Let $(x,\;y) \in R \Rightarrow$ x and y work at the same place

$\Rightarrow$ y and x work at the same place $\Rightarrow$ $(y,\;x) \in R$

Thus, R is symmetric.

Transitive

(x, y) R and (y, z ) $\in$ R

$\Rightarrow$ x and y work at the same place and y and z work at the same place

$\Rightarrow$ x and z work at the same place $\Rightarrow$ (x, z) $\in$ R

Thus, R is transitive.

Hence, R is reflexive, symmetric and transitive

(b) R $= \{(x, y) : x$ and y live in the same locality$\}$

Reflexive

(x, x)$\in$R because x and x live in the same locality.
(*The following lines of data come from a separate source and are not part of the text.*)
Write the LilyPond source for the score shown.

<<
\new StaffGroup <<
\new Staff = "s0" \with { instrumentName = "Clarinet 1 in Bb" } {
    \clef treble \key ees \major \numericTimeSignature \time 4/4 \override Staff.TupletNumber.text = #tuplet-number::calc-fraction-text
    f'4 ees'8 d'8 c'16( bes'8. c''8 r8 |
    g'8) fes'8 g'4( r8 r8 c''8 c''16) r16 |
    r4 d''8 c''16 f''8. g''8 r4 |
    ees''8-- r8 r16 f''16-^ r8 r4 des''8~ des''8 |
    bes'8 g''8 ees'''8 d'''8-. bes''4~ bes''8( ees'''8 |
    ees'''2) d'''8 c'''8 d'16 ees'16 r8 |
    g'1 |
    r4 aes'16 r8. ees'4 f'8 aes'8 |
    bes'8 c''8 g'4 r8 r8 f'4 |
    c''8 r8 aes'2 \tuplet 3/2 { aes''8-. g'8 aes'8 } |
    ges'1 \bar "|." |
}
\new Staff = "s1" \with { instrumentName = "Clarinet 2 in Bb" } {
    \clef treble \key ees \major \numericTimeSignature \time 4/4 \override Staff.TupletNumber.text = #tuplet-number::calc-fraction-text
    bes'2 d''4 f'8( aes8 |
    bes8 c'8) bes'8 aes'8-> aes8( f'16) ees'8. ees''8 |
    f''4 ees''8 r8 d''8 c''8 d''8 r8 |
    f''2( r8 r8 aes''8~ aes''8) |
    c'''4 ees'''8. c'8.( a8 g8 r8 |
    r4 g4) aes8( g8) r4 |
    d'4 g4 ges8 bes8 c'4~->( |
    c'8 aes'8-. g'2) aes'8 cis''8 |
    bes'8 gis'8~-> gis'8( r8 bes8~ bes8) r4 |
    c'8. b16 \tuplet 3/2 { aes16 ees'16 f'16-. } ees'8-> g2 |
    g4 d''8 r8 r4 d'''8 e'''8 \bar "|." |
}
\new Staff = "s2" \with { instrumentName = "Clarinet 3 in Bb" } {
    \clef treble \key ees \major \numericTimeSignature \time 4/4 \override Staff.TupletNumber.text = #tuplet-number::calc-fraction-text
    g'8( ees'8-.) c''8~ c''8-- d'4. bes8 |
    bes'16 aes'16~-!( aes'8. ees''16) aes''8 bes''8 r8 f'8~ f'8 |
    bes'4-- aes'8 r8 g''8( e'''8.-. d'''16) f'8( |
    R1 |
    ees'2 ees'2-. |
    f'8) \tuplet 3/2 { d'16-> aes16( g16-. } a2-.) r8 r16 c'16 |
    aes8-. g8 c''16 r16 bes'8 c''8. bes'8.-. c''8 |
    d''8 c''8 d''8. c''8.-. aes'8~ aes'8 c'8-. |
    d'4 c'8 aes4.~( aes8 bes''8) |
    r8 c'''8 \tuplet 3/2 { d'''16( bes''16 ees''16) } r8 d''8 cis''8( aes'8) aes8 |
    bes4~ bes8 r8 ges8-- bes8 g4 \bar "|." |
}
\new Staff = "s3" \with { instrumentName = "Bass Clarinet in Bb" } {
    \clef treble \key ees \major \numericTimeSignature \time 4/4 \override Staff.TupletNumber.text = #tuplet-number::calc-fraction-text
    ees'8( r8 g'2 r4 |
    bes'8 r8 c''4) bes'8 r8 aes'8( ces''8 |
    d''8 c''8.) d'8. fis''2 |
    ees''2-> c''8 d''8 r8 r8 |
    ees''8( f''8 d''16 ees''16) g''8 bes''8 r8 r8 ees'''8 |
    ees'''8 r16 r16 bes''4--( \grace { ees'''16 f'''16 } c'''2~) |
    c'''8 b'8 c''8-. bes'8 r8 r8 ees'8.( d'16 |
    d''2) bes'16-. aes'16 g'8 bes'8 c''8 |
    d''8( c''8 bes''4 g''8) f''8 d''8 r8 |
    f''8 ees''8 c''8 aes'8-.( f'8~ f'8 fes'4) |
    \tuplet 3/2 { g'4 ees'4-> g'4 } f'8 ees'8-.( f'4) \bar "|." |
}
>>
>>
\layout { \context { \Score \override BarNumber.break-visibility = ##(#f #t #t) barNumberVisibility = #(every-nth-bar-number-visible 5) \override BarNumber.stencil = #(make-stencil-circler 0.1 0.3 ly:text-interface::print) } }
Therefore, R is reflexive.

Symmetric

Let (x, y)$\in$R $\Rightarrow$ x and y live in the same locality

$\Rightarrow$ y and x also live in the same locality $\Rightarrow$ (y, x )$\in$R

Thus, R is symmetric.

Transitive

Let (x, y)$\in$R and (y, z) $\in$ R

$\Rightarrow$ x and y live in the same locality and y and z live in the same locality

$\Rightarrow$ x and z live in the same locality (x, z)$\in$R

Thus, R is transitive.

Hence, R is reflexive, symmetric and transitive.

(c) R $= \{(x, y) : x$ is exactly 7 cm taller than y$\}$

Reflexive

x is not exactly 7 cm taller than x, so (x, x) $\in$ R, thus R is not reflexive.

Symmetric

If x is exactly 7 cm taller than y, then y is not exactly 7 cm taller than x.
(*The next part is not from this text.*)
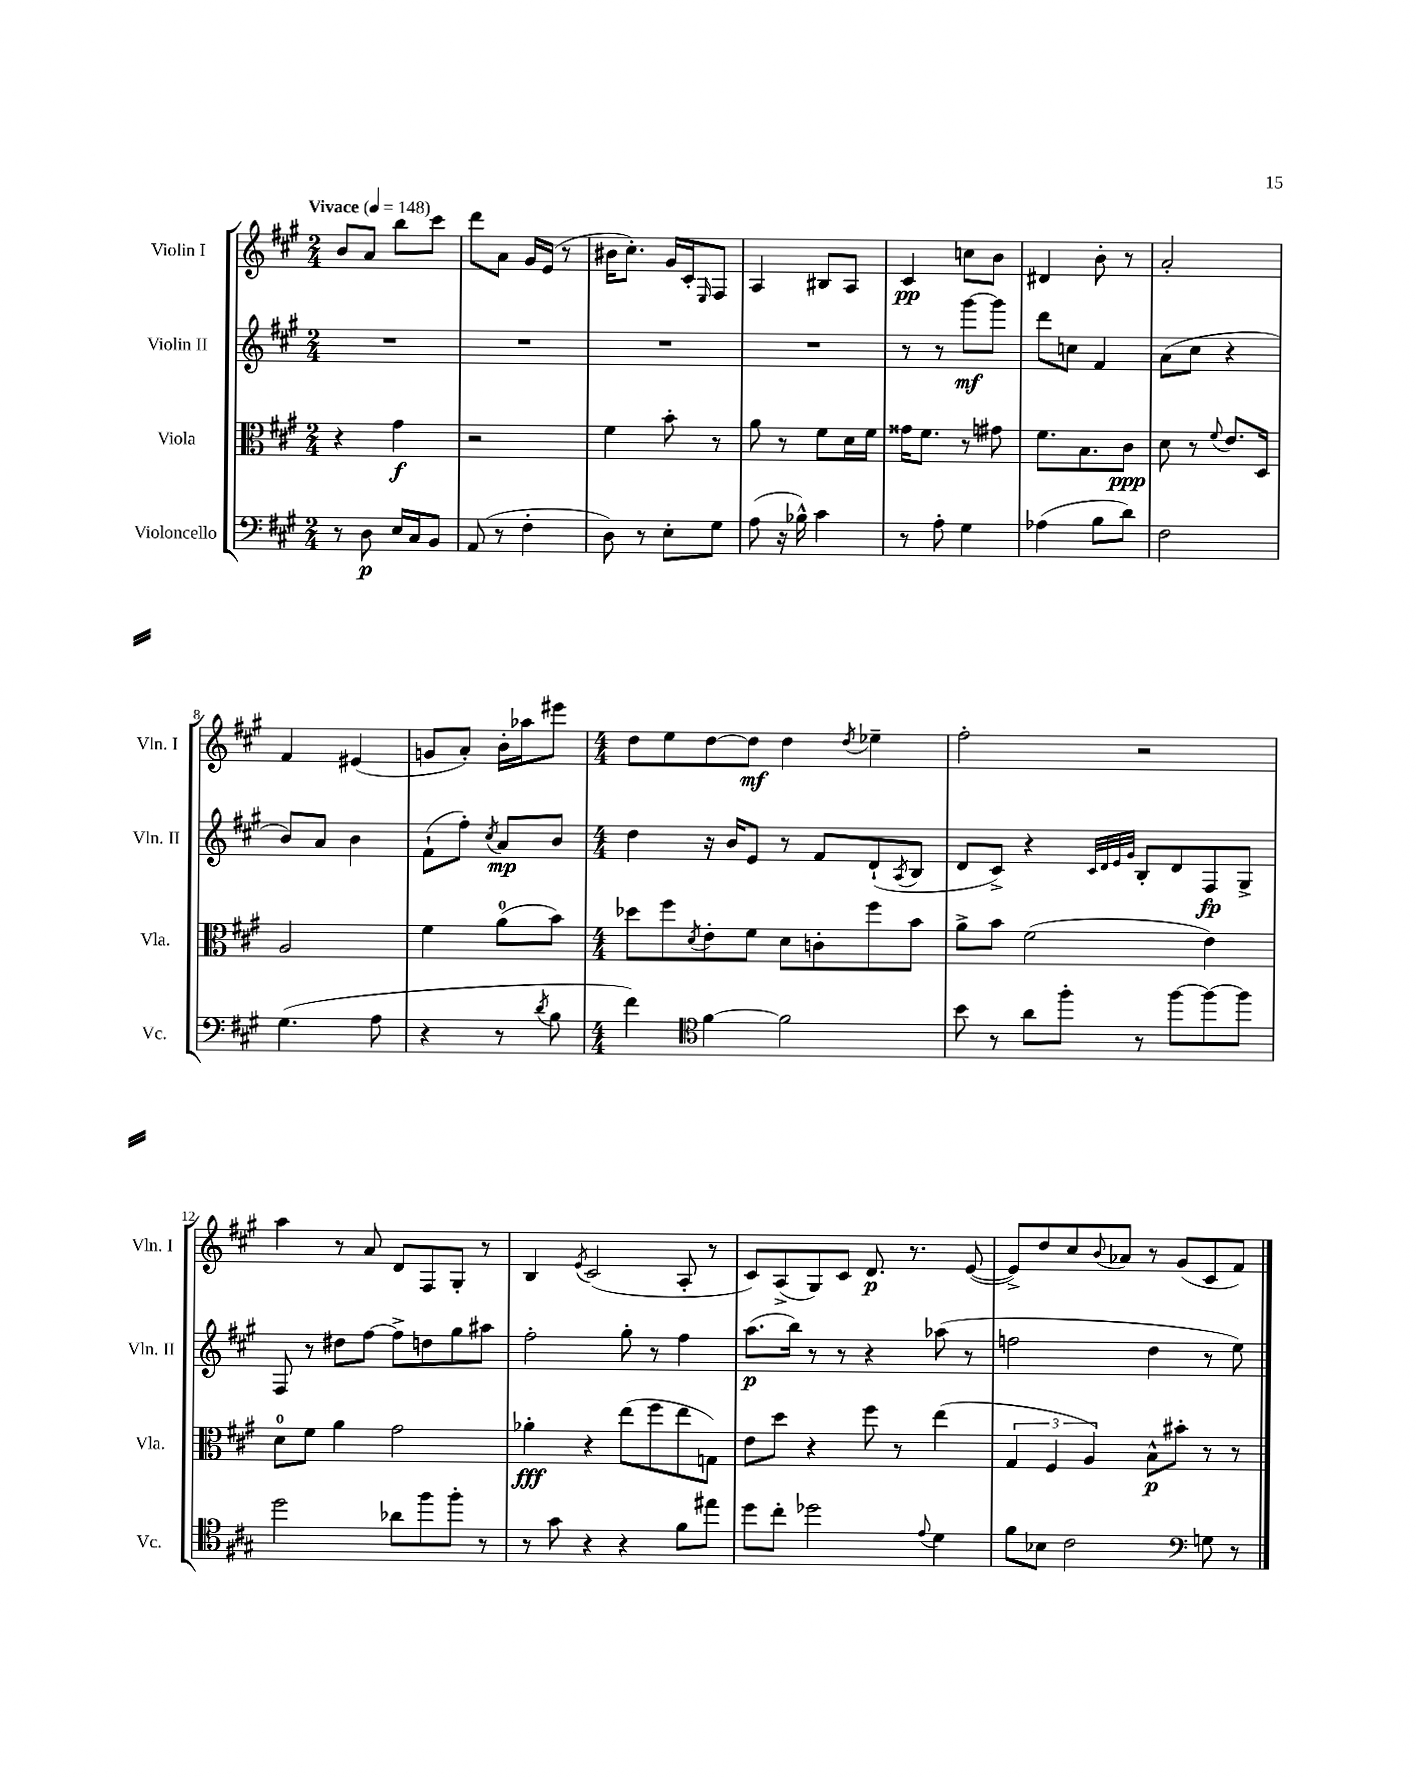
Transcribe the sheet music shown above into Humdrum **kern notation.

So, if (x, y) $\in$ R then (y, x) $\notin$ R $\Rightarrow$ R is not symmetric.

Transitive

If x is exactly 7 cm taller thany and if y is exactly 7 cm taller than z, then it does not imply that x is exactly 7 cm taller than z.Thus, R is not transitive.

Hence, R is not reflexive, not symmetric and not transitive.

(d) R $= \{(x, y) : x$ is wife of y$\}$

Reflexive

x is not wife of x, therefore, (x, x) $\notin$ R and thus R is not reflexive.

Symmetric

If x is wife of y, then y is not wife of x.

If (x, y)$\in$R, then (y, x) $\notin$ R.

So, R is not symmetric.

Transitive

If x is the wife ofy, then y is not wife of z.

and R is transitive as transitivity is not contradicted in this case.

$(x,\;y) \in R$ and $(y,\;z) \notin R,$ then $(x,\;z) \notin R,$ for any z

if x is wife of y, then y is a male and male cannot be wife]

Hence, R is not reflexive, not symmetric but transitive.

(e) R $= \{(x, y): x$ is father of y$\}$

Reflexive

x is not father of x, so (x, x) $\notin$ R, so R is not reflexive.

Symmetric

If x is father of y, then y is not father of x.

If (x, y)$\in$R, then (y, x) $\notin$ R, so R is not symmetric.

Transitive

If (x, y) $\in$ R and (y, z)$\in$R, then (x, z)$\notin$ R.

i.e., x is father of y, y is father of z, then x is not father of z.

So, R is not transitive.

Hence, R is neither reflexive, nor symmetric nor transitive.